Some transformations we make that I think may do the wrong thing on a
hypothetical compliant-but-evil processor+libm:

* exp/exp2/exp10(x) are assumed to have a sign bit of 0.  But if they return
NaN, the spec says this NaN may have any sign bit.

* FAdd, FDiv, FMul, and FRem currently assume that if both inputs are positive
NaNs, the output is a positive NaN.  This is incorrect; if the operation
returns NaN, the resulting NaN can have any sign bit according to the spec.

* minnum/maxnum currently assumes that if both/either input is positive NaN,
the output is a positive NaN.  I'm not sure if this is correct; the spec says
the result is a "canonicalized" value, but as far as I can tell the sign bit on
a canonical NaN can be either positive or negative.

* FMA and FMULADD assume that in x*x+y, if x is not NaN and y is positive NaN,
the result has a 0 sign bit.  I didn't read the FMA portion of the spec
carefully, but I suspect this is wrong for the same reasons as above.

* pow(x, y) assumes that, if y is an integer, the result has a positive sign
bit if x has a positive sign bit.  Again, we have the same problem of pow(NaN)
possibly changing the sign bit of the NaN.

In addition, there's one transformation that I think *will* do the wrong thing
on any compliant processor+libm:

* pow(x, y) assumes that, if y is an integer, the result is either NaN or >= -0
if x is either NaN or >= -0.  This is incorrect, because pow(-0, y) = -inf if y
is negative odd.

My guess (which may be wrong; I have only looked at the x86 ISA) is that most
processors+libms are not evil, and will not switch the sign of NaNs on us.  If
this is true, most of the above transformations are correct for most
processors.  But unless they're correct for all processors we would ever want
to target, it seems to me we should have a (TTI?) hook to check whether or not
the target is evil.

I suspect we won't want to "fix" these issues until we have such a TTI check,
since doing so would be a performance regression on non-evil platforms.

[Quuxplusone]

(In reply to comment #8)

> * minnum/maxnum currently assumes that if both/either input is positive NaN,
> the output is a positive NaN.  I'm not sure if this is correct; the spec
> says the result is a "canonicalized" value, but as far as I can tell the
> sign bit on a canonical NaN can be either positive or negative.
>

minnum/maxnum says "Otherwise it is either x or y, canonicalized (this means
results might differ among implementations"

[Quuxplusone]

> (In reply to comment #9)

Right, and in section 3.5.2, it says

> A NaN is in its preferred (canonical) representation if the bits G6
> through Gw+4 are zero and the encoding of the payload is canonical.

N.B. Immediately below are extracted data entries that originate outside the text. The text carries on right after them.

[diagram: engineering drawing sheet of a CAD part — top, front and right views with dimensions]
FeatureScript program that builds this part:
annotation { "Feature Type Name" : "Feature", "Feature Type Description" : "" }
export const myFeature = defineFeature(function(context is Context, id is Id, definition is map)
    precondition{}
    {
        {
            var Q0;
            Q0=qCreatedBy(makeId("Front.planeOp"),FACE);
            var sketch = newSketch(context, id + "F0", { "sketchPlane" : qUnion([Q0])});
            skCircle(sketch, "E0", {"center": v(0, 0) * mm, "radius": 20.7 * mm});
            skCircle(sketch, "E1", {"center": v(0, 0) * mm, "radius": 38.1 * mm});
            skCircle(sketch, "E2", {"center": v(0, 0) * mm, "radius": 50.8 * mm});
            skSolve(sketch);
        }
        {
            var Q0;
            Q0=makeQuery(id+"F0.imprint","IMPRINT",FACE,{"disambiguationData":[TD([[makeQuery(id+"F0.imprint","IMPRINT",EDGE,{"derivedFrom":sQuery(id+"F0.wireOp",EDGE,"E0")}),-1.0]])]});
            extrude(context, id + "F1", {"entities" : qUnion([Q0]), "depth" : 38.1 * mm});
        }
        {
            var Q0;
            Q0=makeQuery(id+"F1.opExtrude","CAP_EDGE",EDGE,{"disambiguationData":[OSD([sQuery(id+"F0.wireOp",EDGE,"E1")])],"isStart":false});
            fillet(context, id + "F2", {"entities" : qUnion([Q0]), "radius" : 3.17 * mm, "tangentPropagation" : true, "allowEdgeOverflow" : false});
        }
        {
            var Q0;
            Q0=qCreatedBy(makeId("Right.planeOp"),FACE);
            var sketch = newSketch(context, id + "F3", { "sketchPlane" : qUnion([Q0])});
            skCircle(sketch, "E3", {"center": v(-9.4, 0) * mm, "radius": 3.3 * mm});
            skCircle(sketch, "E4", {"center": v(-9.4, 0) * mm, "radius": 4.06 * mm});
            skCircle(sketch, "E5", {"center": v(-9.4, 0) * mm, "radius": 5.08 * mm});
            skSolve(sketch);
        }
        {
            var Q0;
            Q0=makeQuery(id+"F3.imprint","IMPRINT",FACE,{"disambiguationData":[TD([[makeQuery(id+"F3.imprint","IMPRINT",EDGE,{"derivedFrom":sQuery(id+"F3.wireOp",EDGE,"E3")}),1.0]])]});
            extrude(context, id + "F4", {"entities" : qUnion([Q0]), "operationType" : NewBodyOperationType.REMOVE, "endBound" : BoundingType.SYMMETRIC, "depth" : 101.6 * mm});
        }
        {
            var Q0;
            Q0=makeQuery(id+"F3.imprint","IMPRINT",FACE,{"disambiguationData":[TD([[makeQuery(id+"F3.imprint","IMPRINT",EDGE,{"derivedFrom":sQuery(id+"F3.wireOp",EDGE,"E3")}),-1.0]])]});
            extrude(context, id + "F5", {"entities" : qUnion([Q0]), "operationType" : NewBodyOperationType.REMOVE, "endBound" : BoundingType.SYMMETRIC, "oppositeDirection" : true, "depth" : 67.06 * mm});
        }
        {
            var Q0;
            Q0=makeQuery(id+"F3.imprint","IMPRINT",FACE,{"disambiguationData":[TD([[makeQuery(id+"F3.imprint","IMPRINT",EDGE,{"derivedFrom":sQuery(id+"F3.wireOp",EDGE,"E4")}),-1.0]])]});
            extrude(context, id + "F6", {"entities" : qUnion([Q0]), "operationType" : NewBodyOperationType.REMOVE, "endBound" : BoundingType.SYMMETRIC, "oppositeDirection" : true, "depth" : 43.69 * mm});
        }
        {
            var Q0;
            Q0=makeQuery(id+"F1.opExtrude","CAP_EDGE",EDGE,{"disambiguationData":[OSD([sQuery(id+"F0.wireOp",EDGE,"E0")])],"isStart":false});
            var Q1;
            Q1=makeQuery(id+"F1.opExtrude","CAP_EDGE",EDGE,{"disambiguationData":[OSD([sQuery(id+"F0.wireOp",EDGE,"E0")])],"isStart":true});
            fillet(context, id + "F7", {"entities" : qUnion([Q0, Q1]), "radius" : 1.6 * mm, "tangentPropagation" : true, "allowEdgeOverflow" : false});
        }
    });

As I read it (and I'm new to all this), the sign bit is not in the range G6-
Gw+4, nor is it a payload bit.  Therefore ISTM that a canonical NaN can have
either sign.

[Quuxplusone]

Oops, I really messed up testcases 2 and 3.

Fixed version of testcase 2 (I don't think anyone's mentioned this issue yet):

define double @f2(double %x, i1 %b) local_unnamed_addr #1 {
entry:
  %imm = select i1 %b, double 0x7FF8000000000000, double 1.0
  %call1 = tail call double @llvm.maxnum.f64(double %imm, double %x)
  %call2 = tail call double @llvm.fabs.f64(double %call1)
  ret double %call2
}

Fixed version of f3 (the powi problem you pointed out):

define i1 @f3(double %x, i32 %n) local_unnamed_addr #1 {
entry:
  %call1 = tail call double @llvm.powi.f64(double -0.0, i32 %n)
  %c = fcmp uge double %call1, 0.0
  ret i1 %c
}

Both of these transforms are pretty clearly wrong regardless of how the target
handles the sign bit of nans.

It's also worth noting that we can be a lot more aggressive with eliminating
fabs operations if we can prove all the users are floating-point operations:
they don't preserve the sign bit on the NaN anyway.